The state's legislature was called into a special session Wednesday to consider repealing the law known as HB2 after months of pressure, including lost jobs and canceled sporting events and concerts.
But the Republican-controlled legislature showed once again that it preferred to go its own way.
The latest special session was called by Gov. Pat McCrory after Charlotte gutted a local nondiscrimination ordinance that Republicans had blamed for necessitating the statewide law.
Among other things, HB2 requires transgender people to use restrooms corresponding with the sex on their birth certificate in many public buildings.
NC Gov. Elect Roy Cooper speaks out:
Two openly LGBT members of the North Carolina House are pleading with their colleagues to repeal a state law limiting nondiscrimination protections before the General Assembly adjourns its special session.
Democrats Reps. Chris Sgro (skro) of Greensboro and Cecil Brockman of High Point spoke late Wednesday as House members considered and passed a resolution laying out when the legislature would adjourn for good.
Republicans have been unable so far to craft legislation repealing House Bill 2 that enough of their House members would support. This has led to hours of waiting and closed-door meetings by House and Senate members.
Sgro said he can't go home in good conscience without the full and unequivocal repeal of HB2. Sgro is also head of the gay rights groups Equality North Carolina. Brockman said the law has been a disaster for the state. Corporate CEOs, entertainers and sports leagues have opposed HB2 as well.
Crowds at the North Carolina legislature are keeping watch on action to repeal a law that limits protections for LGBT citizens.
A repeal bill was seemingly on its way to passage in the state Senate on Wednesday before a packed visitors gallery and overflow observers watching through glass walls. The mood was much more docile than the angry demonstrations of last week.

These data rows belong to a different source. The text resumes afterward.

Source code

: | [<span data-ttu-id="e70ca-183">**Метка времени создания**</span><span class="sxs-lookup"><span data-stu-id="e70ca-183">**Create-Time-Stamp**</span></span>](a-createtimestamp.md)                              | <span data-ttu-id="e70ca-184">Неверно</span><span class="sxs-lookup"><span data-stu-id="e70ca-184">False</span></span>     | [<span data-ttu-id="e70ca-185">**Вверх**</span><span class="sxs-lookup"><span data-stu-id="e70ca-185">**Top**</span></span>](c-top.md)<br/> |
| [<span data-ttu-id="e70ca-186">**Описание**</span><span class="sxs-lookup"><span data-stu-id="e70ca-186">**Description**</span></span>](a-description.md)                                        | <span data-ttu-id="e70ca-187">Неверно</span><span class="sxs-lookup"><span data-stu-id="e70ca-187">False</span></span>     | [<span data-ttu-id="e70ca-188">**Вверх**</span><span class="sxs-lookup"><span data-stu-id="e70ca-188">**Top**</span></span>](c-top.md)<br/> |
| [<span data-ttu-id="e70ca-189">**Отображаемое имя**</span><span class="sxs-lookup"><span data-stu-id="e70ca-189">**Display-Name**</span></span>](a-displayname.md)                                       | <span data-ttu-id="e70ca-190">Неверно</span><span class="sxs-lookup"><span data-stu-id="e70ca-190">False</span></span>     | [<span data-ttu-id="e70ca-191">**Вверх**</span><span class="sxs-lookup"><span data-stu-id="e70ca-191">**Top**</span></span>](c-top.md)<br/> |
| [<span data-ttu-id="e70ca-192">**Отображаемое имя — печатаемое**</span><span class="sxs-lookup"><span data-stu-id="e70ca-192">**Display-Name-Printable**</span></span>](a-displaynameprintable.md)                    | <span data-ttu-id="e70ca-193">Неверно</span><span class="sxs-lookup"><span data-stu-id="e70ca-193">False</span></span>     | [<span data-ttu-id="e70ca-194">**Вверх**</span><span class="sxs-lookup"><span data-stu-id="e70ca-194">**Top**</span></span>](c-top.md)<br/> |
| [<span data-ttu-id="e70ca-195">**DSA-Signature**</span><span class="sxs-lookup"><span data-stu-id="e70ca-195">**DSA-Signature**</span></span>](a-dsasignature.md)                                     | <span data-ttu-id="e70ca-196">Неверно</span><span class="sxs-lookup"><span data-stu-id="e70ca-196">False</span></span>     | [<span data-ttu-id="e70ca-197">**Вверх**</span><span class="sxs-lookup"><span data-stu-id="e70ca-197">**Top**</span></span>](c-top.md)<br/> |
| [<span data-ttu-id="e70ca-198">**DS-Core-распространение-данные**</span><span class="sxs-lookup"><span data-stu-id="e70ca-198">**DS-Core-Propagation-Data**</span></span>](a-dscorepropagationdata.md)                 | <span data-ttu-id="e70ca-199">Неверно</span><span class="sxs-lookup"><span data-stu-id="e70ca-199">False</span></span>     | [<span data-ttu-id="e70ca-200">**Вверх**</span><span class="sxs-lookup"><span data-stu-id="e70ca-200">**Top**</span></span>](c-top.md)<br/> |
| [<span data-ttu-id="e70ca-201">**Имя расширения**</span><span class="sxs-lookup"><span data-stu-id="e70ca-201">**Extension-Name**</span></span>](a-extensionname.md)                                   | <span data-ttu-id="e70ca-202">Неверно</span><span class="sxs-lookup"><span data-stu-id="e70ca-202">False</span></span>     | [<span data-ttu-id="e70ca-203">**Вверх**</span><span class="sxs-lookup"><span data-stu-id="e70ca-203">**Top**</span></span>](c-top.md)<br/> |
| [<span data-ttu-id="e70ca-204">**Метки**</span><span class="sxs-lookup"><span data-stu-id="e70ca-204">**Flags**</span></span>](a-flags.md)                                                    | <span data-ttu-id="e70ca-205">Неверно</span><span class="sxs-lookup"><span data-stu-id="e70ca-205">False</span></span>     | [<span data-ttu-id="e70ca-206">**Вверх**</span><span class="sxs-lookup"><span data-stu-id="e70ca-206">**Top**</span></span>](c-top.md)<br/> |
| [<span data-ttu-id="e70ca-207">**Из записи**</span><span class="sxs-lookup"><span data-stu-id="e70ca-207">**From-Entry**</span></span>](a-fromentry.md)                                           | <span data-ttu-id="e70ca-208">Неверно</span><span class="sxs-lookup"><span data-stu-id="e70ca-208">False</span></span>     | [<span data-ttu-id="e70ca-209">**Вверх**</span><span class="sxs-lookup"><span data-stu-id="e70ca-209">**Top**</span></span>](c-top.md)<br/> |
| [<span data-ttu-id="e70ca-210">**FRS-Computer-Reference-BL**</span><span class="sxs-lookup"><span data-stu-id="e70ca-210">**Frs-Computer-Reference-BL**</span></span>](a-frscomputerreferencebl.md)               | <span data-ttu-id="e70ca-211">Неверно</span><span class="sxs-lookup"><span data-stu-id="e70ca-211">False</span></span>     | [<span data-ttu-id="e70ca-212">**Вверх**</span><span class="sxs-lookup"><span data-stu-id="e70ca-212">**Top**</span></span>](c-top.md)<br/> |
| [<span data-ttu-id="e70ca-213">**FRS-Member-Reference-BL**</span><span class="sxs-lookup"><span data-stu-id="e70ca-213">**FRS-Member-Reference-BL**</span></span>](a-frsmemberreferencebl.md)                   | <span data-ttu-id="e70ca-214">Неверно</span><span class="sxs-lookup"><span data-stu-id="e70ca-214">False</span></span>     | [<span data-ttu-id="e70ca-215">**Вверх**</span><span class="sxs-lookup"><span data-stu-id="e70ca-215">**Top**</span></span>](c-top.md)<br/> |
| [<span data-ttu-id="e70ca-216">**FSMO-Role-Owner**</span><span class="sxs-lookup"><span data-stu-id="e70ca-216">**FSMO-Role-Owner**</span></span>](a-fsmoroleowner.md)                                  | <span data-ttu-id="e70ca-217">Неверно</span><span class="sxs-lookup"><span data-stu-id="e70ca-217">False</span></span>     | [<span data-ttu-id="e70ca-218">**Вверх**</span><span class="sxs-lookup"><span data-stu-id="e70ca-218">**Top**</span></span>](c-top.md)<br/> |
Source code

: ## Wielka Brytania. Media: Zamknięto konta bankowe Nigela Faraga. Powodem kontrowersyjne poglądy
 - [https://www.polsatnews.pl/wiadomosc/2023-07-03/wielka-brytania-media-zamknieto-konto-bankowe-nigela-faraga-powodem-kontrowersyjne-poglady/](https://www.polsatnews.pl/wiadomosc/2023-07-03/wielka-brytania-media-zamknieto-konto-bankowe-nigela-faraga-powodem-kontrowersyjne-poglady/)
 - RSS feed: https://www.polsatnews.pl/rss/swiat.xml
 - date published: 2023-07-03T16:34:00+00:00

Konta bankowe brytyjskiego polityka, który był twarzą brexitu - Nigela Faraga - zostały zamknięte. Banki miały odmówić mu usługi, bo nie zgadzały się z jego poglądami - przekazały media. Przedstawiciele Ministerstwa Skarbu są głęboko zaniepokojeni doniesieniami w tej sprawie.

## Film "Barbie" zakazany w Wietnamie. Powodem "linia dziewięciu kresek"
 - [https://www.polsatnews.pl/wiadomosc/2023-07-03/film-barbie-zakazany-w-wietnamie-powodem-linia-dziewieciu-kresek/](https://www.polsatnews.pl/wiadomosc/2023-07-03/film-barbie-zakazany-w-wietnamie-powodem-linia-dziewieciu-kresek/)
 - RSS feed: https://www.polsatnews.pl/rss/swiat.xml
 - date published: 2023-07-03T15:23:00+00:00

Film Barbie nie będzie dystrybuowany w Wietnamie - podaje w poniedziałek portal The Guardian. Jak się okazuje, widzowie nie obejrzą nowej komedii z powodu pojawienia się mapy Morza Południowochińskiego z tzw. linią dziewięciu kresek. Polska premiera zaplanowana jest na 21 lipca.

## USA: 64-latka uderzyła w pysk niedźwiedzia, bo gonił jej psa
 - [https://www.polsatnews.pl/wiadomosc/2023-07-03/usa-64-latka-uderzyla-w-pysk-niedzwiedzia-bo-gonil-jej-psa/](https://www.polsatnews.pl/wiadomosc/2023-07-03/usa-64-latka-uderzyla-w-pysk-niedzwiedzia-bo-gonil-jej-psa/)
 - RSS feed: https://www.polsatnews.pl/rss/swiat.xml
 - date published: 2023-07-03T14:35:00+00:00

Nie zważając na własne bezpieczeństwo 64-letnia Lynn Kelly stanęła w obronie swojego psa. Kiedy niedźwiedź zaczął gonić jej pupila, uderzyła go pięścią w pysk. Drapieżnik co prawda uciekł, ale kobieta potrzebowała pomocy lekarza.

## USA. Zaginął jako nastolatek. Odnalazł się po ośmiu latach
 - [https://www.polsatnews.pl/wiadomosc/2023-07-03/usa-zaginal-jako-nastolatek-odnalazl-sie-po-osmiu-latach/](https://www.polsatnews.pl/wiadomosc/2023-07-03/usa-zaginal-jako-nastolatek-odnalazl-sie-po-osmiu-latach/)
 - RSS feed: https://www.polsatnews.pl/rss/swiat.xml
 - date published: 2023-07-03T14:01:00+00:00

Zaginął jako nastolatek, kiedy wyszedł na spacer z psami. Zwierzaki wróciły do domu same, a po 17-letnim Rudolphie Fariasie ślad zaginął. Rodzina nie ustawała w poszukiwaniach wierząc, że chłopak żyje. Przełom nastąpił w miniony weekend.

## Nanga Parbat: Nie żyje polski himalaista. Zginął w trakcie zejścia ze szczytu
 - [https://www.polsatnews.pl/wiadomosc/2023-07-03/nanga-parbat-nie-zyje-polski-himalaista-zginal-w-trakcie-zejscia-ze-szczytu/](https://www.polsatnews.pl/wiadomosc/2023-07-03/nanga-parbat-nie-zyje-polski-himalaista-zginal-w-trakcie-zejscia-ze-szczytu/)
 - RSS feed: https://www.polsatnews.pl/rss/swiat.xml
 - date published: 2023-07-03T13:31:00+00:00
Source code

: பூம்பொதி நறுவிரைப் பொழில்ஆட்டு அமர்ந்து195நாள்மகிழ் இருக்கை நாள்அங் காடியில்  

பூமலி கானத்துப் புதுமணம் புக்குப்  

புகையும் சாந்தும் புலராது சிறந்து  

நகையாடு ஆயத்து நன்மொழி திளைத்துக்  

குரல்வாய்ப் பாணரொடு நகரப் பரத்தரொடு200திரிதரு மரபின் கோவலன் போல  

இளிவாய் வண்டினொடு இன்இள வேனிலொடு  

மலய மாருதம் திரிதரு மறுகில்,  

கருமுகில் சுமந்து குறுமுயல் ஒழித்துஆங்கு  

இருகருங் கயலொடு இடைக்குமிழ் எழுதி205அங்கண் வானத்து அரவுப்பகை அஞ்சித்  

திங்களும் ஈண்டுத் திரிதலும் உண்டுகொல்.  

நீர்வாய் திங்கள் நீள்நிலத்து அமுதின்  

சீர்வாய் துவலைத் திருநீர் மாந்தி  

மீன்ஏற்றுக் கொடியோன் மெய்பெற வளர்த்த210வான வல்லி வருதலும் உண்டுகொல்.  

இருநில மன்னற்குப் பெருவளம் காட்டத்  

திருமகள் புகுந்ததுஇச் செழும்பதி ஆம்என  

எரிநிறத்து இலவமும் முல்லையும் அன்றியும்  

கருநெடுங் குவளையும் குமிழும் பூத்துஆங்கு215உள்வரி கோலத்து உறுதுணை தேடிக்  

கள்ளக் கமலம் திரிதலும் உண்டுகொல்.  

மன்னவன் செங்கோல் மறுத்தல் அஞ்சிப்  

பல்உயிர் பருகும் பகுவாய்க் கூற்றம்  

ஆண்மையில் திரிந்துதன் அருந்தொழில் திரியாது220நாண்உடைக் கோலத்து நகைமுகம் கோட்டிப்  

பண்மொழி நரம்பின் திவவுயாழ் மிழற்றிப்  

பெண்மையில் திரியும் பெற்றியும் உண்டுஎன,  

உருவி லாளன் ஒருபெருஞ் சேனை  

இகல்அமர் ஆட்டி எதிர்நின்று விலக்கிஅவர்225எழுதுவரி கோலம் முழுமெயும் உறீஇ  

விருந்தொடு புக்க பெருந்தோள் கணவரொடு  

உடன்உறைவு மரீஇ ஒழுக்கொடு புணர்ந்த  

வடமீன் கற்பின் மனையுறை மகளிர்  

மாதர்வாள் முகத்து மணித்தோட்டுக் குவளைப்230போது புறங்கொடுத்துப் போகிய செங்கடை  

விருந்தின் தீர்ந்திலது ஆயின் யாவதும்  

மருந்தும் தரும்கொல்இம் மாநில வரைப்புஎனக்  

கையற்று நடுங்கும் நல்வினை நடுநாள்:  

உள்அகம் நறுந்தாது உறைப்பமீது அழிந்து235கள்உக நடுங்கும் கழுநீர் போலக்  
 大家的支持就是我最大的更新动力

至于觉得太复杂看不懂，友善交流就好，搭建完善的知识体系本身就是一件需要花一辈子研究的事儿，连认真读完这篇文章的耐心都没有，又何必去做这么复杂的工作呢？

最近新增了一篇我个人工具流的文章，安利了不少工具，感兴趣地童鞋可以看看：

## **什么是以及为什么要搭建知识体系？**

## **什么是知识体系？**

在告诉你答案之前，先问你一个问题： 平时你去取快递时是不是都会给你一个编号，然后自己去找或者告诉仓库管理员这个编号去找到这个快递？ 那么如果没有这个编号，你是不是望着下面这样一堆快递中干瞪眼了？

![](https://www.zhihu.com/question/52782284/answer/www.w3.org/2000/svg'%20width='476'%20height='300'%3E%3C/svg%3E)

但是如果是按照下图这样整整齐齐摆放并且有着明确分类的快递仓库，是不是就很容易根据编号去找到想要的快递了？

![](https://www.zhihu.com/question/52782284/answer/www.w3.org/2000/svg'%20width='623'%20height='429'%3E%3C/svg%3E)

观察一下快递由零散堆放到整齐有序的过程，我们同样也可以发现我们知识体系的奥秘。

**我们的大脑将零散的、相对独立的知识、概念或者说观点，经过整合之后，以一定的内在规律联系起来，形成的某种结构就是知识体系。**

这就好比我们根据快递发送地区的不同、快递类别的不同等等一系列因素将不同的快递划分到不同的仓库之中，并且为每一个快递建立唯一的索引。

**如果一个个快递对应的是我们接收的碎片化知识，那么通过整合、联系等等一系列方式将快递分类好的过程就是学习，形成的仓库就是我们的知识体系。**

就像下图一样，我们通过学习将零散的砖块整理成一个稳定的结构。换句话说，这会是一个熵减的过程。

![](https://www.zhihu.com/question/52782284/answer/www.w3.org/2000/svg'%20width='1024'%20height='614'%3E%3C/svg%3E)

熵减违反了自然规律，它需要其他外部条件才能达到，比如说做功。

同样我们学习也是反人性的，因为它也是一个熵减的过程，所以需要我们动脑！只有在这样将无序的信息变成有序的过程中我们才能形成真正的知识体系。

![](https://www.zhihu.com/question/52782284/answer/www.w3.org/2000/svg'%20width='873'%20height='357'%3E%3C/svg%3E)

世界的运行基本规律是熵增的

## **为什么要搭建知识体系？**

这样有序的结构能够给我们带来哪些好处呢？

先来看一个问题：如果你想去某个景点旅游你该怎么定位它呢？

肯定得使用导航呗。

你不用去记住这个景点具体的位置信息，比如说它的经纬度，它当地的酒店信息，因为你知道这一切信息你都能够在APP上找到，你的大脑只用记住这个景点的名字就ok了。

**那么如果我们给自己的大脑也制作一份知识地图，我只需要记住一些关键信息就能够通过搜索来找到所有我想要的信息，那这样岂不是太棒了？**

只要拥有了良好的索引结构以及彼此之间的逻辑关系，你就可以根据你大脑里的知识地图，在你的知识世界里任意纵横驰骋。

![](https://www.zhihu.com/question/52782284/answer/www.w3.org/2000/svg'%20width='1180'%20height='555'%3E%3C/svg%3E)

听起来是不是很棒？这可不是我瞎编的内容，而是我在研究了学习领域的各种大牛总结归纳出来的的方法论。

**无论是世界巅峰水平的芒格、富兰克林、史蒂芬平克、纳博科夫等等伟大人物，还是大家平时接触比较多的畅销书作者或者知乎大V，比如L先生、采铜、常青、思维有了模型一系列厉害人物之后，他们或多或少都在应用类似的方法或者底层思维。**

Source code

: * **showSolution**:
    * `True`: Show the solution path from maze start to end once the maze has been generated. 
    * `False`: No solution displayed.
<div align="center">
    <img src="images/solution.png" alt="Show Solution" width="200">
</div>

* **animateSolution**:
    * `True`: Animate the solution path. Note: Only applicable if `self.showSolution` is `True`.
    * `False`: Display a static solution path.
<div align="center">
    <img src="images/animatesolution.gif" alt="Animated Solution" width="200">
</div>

That's when Republican legislators pushed through surprise measures that stripped incoming Democratic Gov.-elect Roy Cooper of a range of powers enjoyed by outgoing Republican Gov. Pat McCrory.
Sixty-six-year-old retiree Jennifer Bremer of Chapel Hill witnessed last week's tumult and wanted to see whether lawmakers really repealed the controversial law known as House Bill 2. She says there haven't been any surprises so far.
Debate has been delayed on Republican legislation to repeal North Carolina's law limiting LGBT protections and directing which restrooms transgender people can use after Democrats spoke out against the measure.
The legislation considered Wednesday would get rid of the law known as House Bill 2. But it also would prevent local governments from approving ordinances affecting public accommodations and access to restrooms for six months.
Democrats oppose the moratorium as falling short of a complete repeal. Sen. Floyd McKissick of Durham says people are worried the moratorium will become a permanent ban.
Senate leader Phil Berger says the bill takes the law back to where it was before Charlotte approved a nondiscrimination ordinance that led to HB2.
Senate Republicans are in a private meeting deciding what to do next.
Perhaps North Carolina's most influential politician is introducing legislation to repeal a state law that has cost the state jobs and millions of dollars.
State Senate leader Phil Berger is the primary sponsor of legislation filed Wednesday that would repeal the law passed in March dictating which bathroom transgender people must use and limiting LGBT protections.
The bill adds a wrinkle: It would block local governments from passing ordinances regulating employment practices or public accommodations related to restrooms, showers or changing facilities for six months.
Republican lawmakers say they passed the law only after Charlotte expanded nondiscrimination protections to include sexual orientation and gender identity in public accommodations. Charlotte's City Council on Monday and again Wednesday voted to eliminate the ordinance.